Irish Rail was warned about visible seabed erosion in the Malahide viaduct five days before its collapse.
A leader from the Malahide Sea Scouts spoke to an engineer from the rail company to warn of potential danger to the Belfast-Dublin line after they noticed what appeared to be seabed erosion and a change in water flow in the estuary. Following his phone call, an inspection was carried out three days prior to the collapse of one of Ireland's busiest lines.
However, the area was given the all clear and rail travel was allowed to continue.
Ivan Barrett, a canoeing leader with the Malahide Sea Scouts said he noticed the erosion increasing over the past two to three months and became particularly concerned two weeks ago.
Mr Barrett said: “For a number of weeks, fluid had been increasing around the fourth and fifth arches of the estuary. It was on the 14th that I noticed rocks had fallen beneath the pillar.”
He then called Iarnrod Eireann and spoke to an engineer to “walk him through” his observations.
He said: ”I am not qualified to comment on structural things, but I had seen enough erosion over time to make me concerned. From a canoeing perspective, I noticed the flow of water changing and started to get concerned.”
Seabed erosion is suspected of being behind the collapse.
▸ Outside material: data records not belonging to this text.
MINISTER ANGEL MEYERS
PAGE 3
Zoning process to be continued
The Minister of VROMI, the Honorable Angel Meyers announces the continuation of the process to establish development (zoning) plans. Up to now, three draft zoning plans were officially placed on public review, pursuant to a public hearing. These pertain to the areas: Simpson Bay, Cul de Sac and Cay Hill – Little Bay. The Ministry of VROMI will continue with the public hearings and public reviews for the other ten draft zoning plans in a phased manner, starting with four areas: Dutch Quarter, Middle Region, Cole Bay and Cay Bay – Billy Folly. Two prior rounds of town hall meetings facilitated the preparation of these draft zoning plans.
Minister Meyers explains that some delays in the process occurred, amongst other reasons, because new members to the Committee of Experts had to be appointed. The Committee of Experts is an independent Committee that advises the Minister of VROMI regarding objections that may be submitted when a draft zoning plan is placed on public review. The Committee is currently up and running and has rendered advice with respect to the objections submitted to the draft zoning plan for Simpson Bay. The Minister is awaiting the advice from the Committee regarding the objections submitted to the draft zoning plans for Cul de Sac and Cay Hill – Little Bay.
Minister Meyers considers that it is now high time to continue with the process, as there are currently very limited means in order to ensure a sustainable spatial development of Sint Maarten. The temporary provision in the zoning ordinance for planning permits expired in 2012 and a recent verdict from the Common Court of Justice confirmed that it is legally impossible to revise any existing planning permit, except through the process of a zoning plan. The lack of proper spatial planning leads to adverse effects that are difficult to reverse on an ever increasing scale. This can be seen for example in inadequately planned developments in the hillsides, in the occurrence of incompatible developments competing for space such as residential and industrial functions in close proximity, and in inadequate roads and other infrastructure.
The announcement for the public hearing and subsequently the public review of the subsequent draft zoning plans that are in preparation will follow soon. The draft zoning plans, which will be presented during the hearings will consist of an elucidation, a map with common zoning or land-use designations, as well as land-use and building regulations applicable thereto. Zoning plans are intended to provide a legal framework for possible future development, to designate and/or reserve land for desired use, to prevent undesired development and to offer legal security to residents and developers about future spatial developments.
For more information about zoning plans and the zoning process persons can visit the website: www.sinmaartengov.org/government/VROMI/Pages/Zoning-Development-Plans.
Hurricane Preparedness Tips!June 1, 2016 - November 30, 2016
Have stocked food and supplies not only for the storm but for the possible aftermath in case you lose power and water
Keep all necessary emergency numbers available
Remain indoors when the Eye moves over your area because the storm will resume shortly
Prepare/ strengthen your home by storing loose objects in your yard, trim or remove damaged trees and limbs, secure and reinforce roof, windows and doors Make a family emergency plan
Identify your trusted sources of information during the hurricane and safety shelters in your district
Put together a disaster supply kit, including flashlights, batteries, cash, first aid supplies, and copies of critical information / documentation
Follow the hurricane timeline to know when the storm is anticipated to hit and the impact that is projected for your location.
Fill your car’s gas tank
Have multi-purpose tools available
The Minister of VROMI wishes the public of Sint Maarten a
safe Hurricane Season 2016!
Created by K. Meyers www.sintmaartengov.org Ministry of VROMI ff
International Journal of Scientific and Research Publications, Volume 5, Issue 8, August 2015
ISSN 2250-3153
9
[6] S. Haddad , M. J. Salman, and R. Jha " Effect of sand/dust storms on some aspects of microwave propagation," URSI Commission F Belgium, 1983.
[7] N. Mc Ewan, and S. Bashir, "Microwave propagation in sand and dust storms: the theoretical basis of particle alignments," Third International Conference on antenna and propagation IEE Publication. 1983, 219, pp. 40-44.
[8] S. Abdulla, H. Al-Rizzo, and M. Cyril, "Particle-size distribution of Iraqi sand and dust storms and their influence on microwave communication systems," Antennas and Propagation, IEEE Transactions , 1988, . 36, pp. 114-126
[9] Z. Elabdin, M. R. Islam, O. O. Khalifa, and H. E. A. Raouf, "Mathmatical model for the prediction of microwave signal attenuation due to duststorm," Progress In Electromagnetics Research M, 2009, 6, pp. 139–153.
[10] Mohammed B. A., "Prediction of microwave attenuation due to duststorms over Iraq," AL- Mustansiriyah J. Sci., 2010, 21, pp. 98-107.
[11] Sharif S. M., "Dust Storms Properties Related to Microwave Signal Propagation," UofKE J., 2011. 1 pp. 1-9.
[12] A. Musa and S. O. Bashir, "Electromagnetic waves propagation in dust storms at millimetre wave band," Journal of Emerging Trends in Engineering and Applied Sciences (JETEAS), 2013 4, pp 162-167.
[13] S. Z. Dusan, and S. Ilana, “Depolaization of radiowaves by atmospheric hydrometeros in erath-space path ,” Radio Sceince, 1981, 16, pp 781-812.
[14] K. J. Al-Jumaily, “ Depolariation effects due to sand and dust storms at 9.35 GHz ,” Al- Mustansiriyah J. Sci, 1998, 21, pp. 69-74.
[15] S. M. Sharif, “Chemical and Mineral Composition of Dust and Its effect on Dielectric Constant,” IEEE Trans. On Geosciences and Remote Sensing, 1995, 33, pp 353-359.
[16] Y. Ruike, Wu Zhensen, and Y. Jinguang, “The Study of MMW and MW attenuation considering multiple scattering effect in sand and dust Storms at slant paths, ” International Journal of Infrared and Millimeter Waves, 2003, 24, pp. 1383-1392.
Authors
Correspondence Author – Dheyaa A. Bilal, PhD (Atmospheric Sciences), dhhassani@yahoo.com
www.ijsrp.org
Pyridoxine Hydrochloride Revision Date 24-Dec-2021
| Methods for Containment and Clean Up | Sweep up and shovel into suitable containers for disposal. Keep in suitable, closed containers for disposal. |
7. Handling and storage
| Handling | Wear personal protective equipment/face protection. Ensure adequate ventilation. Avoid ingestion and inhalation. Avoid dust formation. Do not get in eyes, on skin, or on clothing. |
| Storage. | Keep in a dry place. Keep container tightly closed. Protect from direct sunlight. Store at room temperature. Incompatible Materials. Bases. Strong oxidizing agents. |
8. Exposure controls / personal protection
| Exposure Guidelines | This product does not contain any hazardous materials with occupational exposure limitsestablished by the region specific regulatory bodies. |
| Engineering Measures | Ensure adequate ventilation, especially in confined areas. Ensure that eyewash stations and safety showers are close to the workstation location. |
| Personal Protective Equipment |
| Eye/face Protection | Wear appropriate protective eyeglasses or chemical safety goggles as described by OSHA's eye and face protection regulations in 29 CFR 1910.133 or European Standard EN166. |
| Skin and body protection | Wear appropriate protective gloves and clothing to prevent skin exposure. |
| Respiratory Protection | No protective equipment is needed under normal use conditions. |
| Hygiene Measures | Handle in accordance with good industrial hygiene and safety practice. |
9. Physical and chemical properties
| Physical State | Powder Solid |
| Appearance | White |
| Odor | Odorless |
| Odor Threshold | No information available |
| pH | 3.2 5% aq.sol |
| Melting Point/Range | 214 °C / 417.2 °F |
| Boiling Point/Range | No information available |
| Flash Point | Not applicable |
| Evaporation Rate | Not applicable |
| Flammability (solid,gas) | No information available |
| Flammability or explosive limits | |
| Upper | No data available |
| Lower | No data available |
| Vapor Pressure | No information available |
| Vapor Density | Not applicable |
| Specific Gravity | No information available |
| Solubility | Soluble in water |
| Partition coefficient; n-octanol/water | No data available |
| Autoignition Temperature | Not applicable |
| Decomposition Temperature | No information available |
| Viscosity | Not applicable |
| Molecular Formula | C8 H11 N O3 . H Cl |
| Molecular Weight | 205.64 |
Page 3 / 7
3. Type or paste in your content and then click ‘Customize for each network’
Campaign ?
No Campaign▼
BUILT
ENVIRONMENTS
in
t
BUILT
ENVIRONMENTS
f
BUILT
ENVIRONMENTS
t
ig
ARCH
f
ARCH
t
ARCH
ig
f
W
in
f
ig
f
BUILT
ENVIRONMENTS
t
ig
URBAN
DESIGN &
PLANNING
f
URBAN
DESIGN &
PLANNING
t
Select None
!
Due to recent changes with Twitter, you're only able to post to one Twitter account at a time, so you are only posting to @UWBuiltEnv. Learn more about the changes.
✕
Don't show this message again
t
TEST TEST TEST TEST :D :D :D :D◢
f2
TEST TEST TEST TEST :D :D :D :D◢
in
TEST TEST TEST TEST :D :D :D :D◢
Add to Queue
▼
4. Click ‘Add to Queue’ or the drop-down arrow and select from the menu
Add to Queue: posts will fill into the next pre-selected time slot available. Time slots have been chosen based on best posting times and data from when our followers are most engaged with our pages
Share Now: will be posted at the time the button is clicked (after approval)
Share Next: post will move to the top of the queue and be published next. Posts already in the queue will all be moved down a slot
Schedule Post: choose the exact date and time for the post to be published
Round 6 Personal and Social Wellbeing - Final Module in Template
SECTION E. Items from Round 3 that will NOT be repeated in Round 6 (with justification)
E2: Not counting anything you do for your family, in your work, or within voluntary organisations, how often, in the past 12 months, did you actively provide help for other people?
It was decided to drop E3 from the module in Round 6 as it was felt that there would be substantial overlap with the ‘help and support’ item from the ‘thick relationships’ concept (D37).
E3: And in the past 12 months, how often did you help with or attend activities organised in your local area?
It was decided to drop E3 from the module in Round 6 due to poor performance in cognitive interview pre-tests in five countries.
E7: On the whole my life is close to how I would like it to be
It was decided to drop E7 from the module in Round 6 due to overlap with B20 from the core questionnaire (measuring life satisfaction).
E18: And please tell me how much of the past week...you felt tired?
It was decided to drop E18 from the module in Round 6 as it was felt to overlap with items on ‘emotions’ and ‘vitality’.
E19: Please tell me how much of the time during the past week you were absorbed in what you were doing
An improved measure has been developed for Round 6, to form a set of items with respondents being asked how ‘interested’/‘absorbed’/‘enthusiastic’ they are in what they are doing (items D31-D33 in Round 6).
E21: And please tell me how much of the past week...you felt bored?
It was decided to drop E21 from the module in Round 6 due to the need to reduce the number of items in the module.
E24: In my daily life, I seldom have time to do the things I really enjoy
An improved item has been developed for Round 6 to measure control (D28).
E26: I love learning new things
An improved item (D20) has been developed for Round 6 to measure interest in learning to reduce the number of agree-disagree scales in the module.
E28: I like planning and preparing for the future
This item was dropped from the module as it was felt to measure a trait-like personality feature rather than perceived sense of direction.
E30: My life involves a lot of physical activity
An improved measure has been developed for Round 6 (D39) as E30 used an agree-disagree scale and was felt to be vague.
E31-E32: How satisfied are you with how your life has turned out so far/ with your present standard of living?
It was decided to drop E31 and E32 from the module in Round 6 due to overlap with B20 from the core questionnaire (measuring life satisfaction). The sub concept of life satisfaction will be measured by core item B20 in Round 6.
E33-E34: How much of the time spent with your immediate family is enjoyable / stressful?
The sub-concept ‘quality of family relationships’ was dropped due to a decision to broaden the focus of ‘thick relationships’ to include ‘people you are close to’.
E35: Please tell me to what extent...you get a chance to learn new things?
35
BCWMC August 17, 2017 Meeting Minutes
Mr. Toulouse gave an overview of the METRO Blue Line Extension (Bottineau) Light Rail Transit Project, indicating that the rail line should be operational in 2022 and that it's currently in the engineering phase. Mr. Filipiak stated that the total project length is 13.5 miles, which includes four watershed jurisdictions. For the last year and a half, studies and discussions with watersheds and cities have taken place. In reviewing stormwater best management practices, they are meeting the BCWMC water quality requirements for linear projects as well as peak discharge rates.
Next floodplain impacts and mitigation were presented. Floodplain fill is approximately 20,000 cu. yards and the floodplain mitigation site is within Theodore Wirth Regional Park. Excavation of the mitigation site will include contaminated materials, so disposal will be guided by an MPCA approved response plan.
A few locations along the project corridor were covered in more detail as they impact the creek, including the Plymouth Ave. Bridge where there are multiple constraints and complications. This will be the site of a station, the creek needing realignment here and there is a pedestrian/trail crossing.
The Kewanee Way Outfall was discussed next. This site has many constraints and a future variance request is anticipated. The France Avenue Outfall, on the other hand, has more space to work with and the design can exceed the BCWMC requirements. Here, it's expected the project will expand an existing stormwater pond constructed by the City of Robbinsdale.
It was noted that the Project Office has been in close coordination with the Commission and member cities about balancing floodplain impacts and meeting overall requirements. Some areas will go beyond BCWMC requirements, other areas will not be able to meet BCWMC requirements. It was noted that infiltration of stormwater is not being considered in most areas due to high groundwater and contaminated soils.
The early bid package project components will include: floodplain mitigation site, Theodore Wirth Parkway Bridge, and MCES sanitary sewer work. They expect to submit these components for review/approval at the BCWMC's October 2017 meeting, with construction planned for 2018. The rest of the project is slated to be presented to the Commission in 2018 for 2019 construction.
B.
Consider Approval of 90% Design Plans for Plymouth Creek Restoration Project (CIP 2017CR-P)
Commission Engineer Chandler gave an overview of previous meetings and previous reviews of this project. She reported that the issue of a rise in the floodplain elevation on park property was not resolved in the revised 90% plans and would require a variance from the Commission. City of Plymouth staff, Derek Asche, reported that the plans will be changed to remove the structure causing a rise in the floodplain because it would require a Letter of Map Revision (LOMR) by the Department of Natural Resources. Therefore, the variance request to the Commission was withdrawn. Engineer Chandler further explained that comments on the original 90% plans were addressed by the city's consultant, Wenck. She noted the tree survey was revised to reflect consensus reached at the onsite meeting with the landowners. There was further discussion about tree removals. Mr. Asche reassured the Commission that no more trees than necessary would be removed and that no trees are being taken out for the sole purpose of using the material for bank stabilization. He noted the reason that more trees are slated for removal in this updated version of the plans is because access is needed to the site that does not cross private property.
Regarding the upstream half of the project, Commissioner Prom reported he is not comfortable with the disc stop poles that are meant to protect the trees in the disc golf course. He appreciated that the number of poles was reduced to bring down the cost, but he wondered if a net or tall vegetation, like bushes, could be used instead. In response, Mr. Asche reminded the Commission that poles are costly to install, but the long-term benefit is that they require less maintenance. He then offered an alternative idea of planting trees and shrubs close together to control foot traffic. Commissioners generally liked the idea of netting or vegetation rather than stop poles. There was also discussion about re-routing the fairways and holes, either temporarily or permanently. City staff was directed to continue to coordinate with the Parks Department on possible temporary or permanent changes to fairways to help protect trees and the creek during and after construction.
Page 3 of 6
A spokesperson for Iarnrod Eireann said: “We received several calls from the public on Monday 17 about erosion marking on piers of the viaduct. However, the calls did not suggest a collapse would be a danger, but expressed concern to what they had seen, to which we responded promptly with an inspection.
“Any visible evidence from that inspection was cosmetic, not structural damage.”
The collapse of the bridge has caused chaos among commuters and now Iarnrod Eireann is offering commuters who have purchased monthly or annual passes, who have decided against using the bus service, a full refund.
Repairs are expected to take a minimum of three months.